Unfortunately, historians have made no significant contributions to that body of work for nearly two generations (Bellah is a sociologist, Putnam a political scientist; Lipset, who died in 2006, was also a sociologist). Higham dated the termination of historians’ interest in national character to the 1960s and attributed it to two factors. One, he said, was “a profound revulsion, initially against the state”—the most obvious institutional representation of the nation—“for the inhumanities it perpetrated or protected at home and overseas. ” The second, and probably more dispositive, reason was a new historiography, largely European in its origins, dedicated to l’histoire totale and especially to the project of bringing onto history’s stage the stories of marginal or submerged peoples and communities, “rather than the uniqueness of any great community.”

That robust historiographical movement was further energized in the American case—where it was called “social history,” or “history from the bottom up”—by the striking emergence of black nationalist and separatist ideologies in the wake of the Civil Rights Movement’s legislative achievements, the dramatic rise of an articulate feminist movement, and the no-less dramatic resumption of immigration after the repeal of the National Origins statute in 1965. In light of these anti-authoritarian developments and quests for racial, ethnic, and gender identity, it became not merely unfashionable, but professionally suicidal, for historians to suggest that the encompassing character of a society was itself a fit subject for study…What unifying elements might have historically contained, connected, or shaped all that diversity were questions that went unasked.

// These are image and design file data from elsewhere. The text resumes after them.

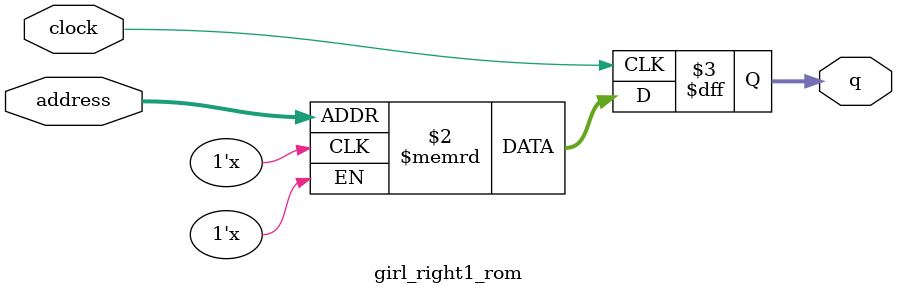
<source format=sv>
module girl_right1_rom (
	input logic clock,
	input logic [9:0] address,
	output logic [3:0] q
);

logic [3:0] memory [0:799] /* synthesis ram_init_file = "./girl_right1/girl_right1.COE" */;

always_ff @ (posedge clock) begin
	q <= memory[address];
end

endmodule

</source>
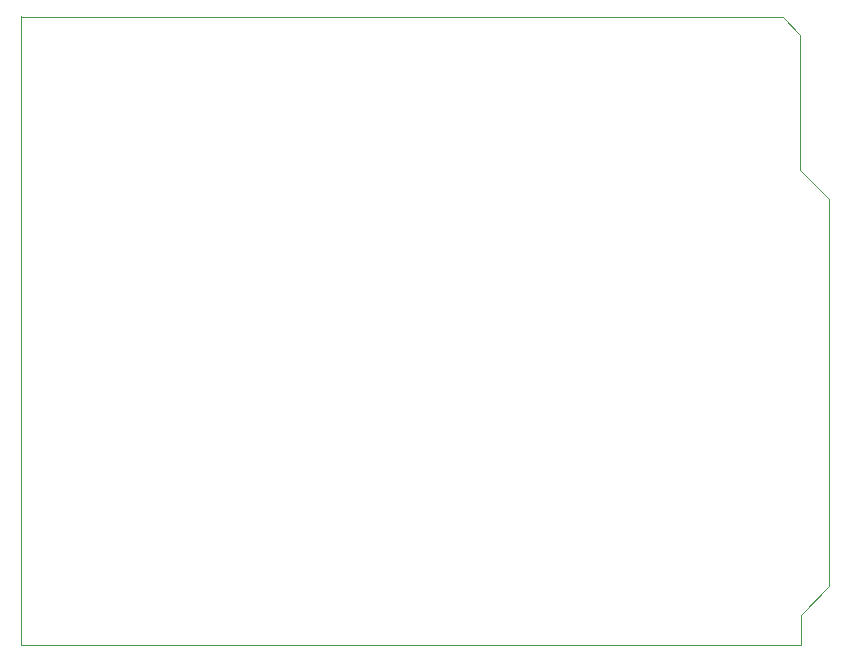
<source format=gbr>
G04 (created by PCBNEW (2013-07-07 BZR 4022)-stable) date 8/20/2014 2:47:30 AM*
%MOIN*%
G04 Gerber Fmt 3.4, Leading zero omitted, Abs format*
%FSLAX34Y34*%
G01*
G70*
G90*
G04 APERTURE LIST*
%ADD10C,0.00590551*%
%ADD11C,0.00393701*%
G04 APERTURE END LIST*
G54D10*
G54D11*
X84862Y-25629D02*
X59448Y-25629D01*
X85433Y-26200D02*
X84862Y-25629D01*
X85433Y-30708D02*
X85433Y-26200D01*
X86397Y-31673D02*
X85433Y-30708D01*
X86397Y-44586D02*
X86397Y-31673D01*
X85452Y-45531D02*
X86397Y-44586D01*
X85452Y-46535D02*
X85452Y-45531D01*
X59448Y-46535D02*
X85452Y-46535D01*
X59448Y-25570D02*
X59448Y-46535D01*
M02*

</source>
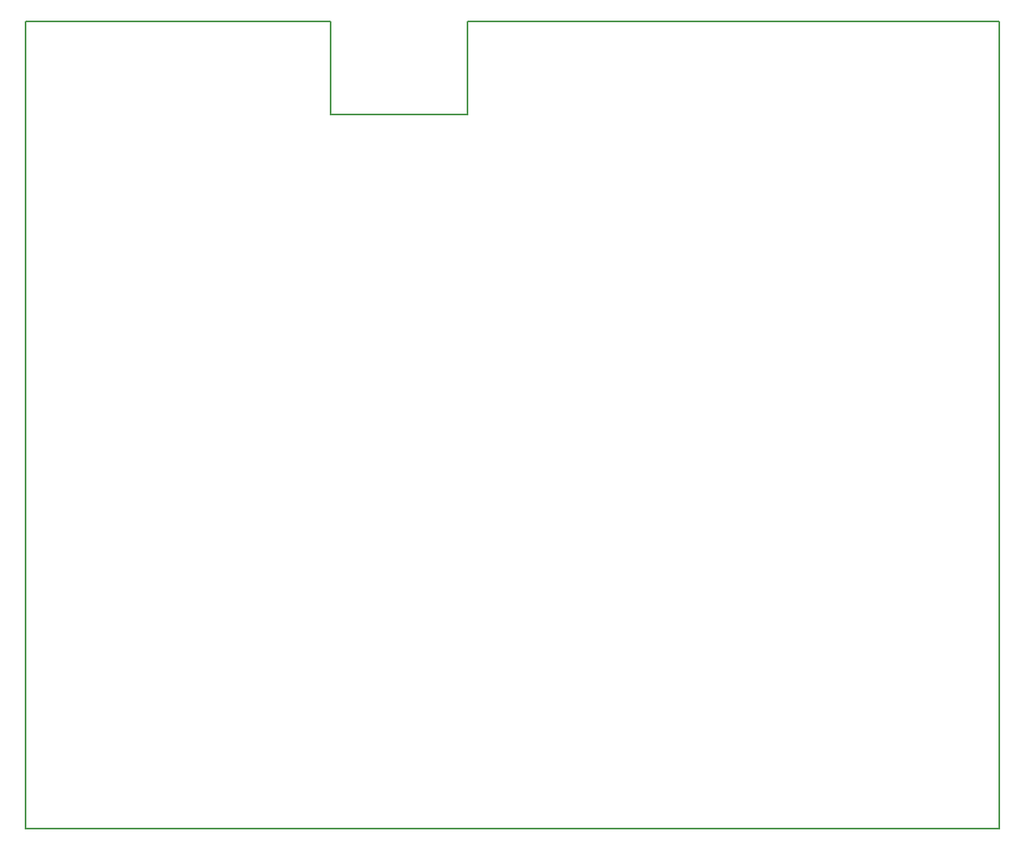
<source format=gko>
G04*
G04 #@! TF.GenerationSoftware,Altium Limited,Altium Designer,19.0.9 (268)*
G04*
G04 Layer_Color=16711935*
%FSLAX25Y25*%
%MOIN*%
G70*
G01*
G75*
%ADD10C,0.00787*%
%ADD18C,0.00394*%
D10*
X116191Y-0D02*
X123366D01*
X0Y0D02*
X38730Y-0D01*
X38730Y0D01*
X116191Y-0D01*
X-0Y-326772D02*
X393701Y-326772D01*
X178740Y0D02*
X393701Y0D01*
X123366Y-37559D02*
X178740Y-37559D01*
X393701Y-326772D02*
X393701Y0D01*
X-0Y-326772D02*
X0Y0D01*
X178740Y-37559D02*
X178740Y0D01*
X123366Y-37559D02*
X123366Y-0D01*
D18*
X-0Y-326772D02*
X393701Y-326772D01*
X178740Y0D02*
X393701Y0D01*
X0D02*
X123386Y-0D01*
X123386Y-37480D02*
X178740Y-37480D01*
X393701Y-326772D02*
X393701Y0D01*
X-0Y-326772D02*
X0Y0D01*
X178740Y-37480D02*
X178740Y0D01*
X123386Y-37480D02*
X123386Y-0D01*
M02*

</source>
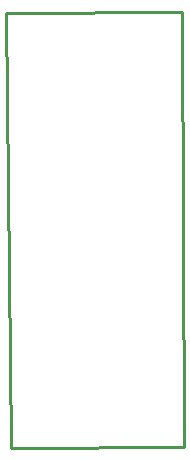
<source format=gbr>
G04 EAGLE Gerber RS-274X export*
G75*
%MOMM*%
%FSLAX34Y34*%
%LPD*%
%IN*%
%IPPOS*%
%AMOC8*
5,1,8,0,0,1.08239X$1,22.5*%
G01*
%ADD10C,0.254000*%


D10*
X19510Y385120D02*
X23360Y16870D01*
X170490Y17420D01*
X168170Y385330D01*
X19510Y385120D01*
M02*

</source>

Claude Fischer, however, dares to ask them, and, as if to challenge his historian colleagues to reenter the discussion of national character, his answers draw on impressively exhaustive reading in the large but disarticulated library of social history that has emerged in the last few decades (the endnotes and bibliography add up to nearly half the pages of Made in America). He concludes not simply that certain traits have persisted among Americans, but that certain processes have long been at work as well. He is principally interested in trends and developments and differences over time—all matters lying squarely within the historian’s province.